On the stand Maude unhappily, doggedly, repeated the story she had told Jenny. “He said his ex-wife wanted to see him and I pointed the road. I’m very sure of the date. He came the night after my son’s dog was killed.”

Clyde Toomis on the stand was embarrassed, tongue-tied, but patiently honest. “I told my wife she had her own good everyday winter coat. I scolded her for accepting it. I put that maroon coat back in the closet in the hall off the kitchen of Krueger farmhouse myself, put it there the very day my wife wore it home.”

“Did Mrs. Krueger know that?”

“Don’t know how she coulda missed it. The closet ain’t that big and I hung it right next to that ski jacket she wears all the time.”

I didn’t notice, Jenny thought, but knew it was possible she simply hadn’t paid attention.

Erich testified. The questions were brief, respectful. “Mr. Krueger, were you at home the night of Monday, March ninth?”

“Did you make known your plans to paint in your cabin that night?”

“Were you aware your wife had been in contact with her former husband?”

Erich might have been talking about a stranger. He answered with detachment, weighing his words, unemotional.

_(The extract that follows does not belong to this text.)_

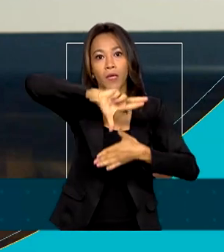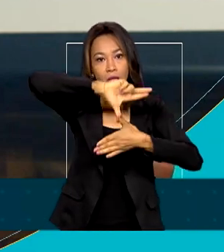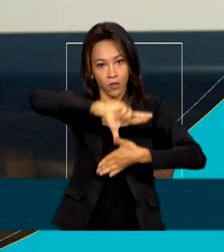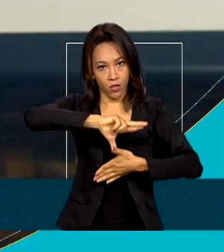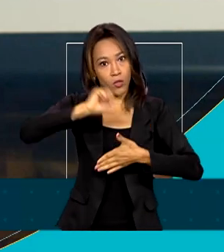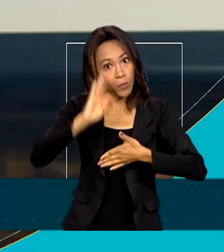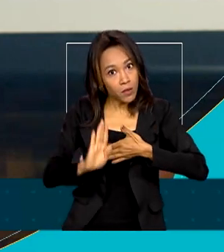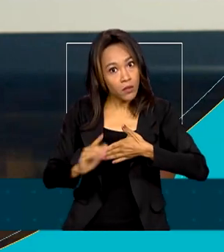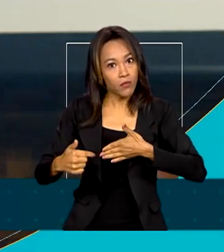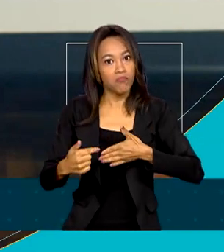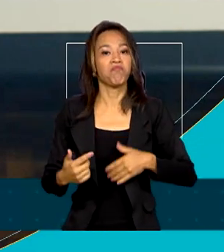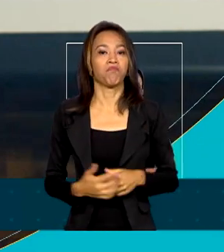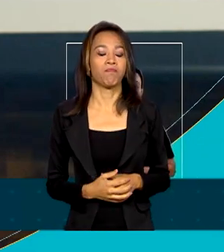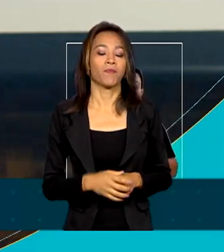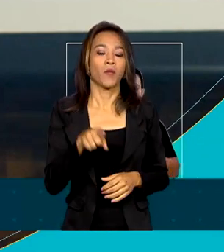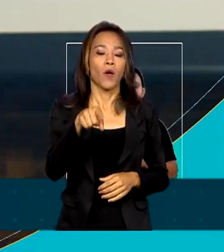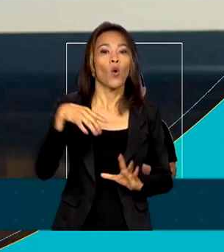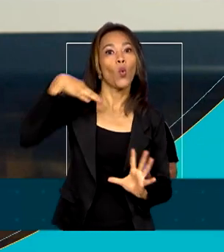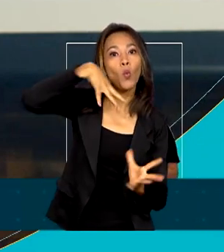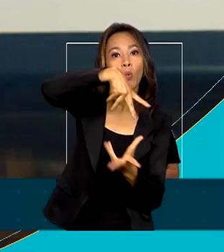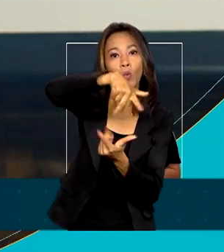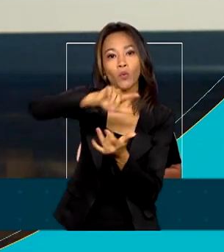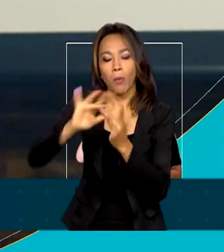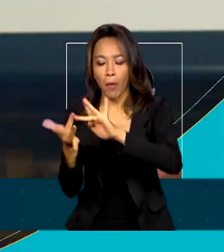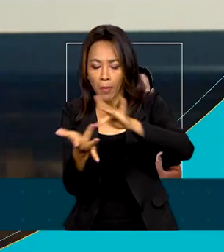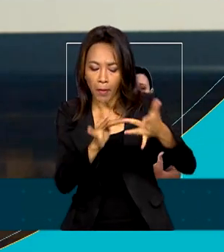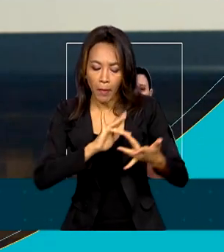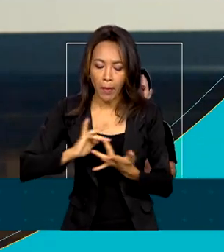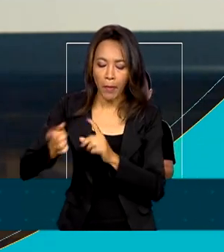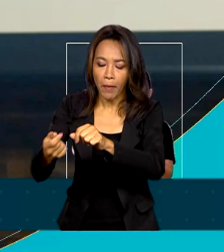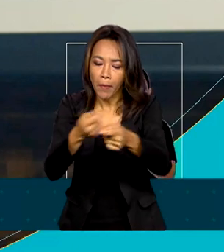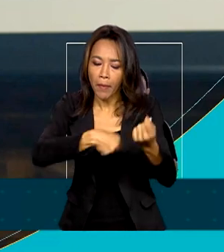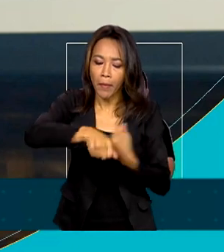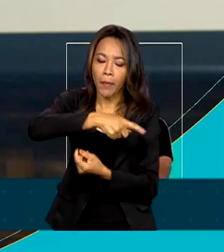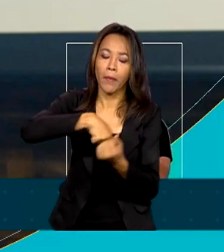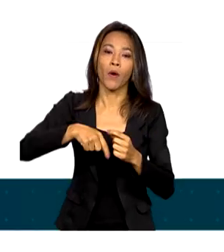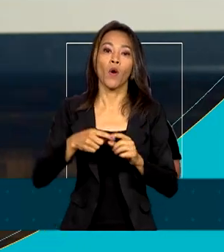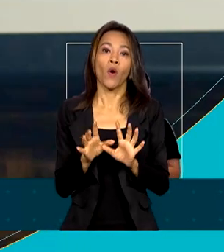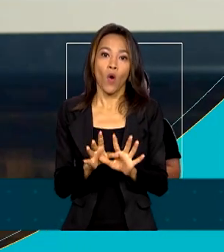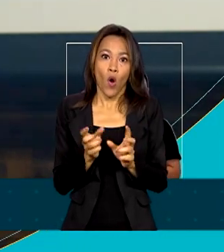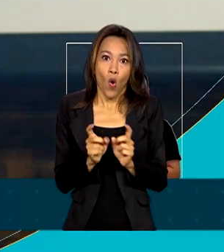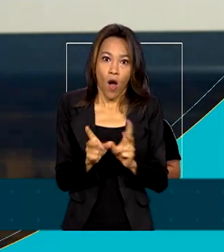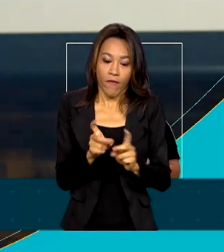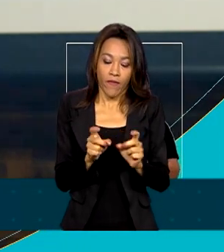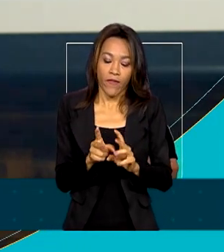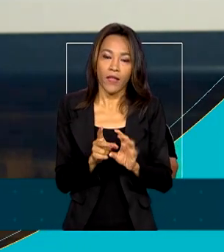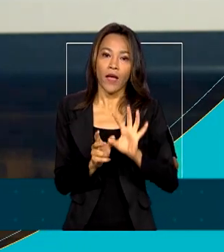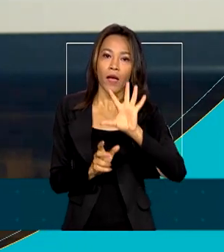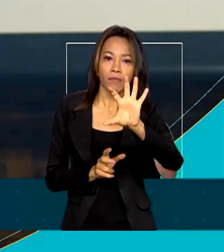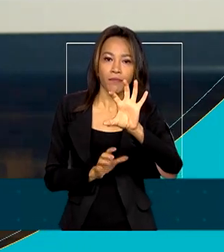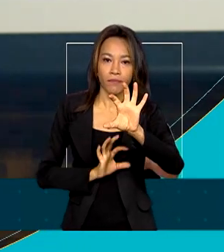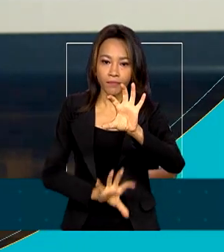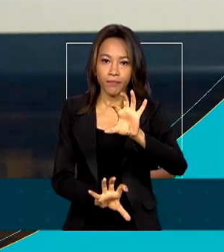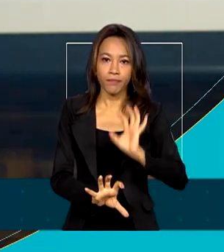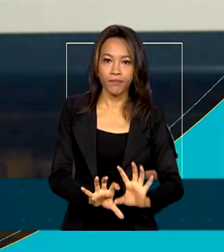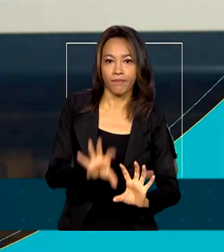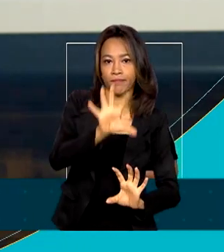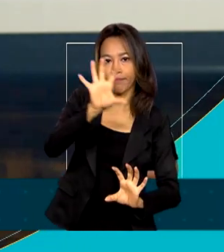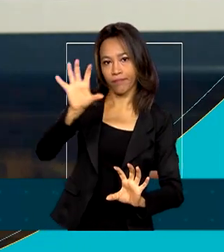globalizado, o comércio é intrarregional. Nós temos um potencial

Jenny sat in the first row watching him. Not for a second did his glance meet hers. Erich, who hated even talking on the phone, Erich, who was one of the most private people she had ever known, who had become estranged from her because he was upset about Kevin’s phone call and her meeting with him.

The inquest was over. When he summed up, the coroner said that a severe bruise on the right temple of the deceased might have been incurred during the impact of the crash or might have been inflicted previous to it.

The official verdict was death by drowning.

But as Jenny left the courthouse she knew the verdict that the community had passed. At the least she was a woman who had been seeing her former husband clandestinely.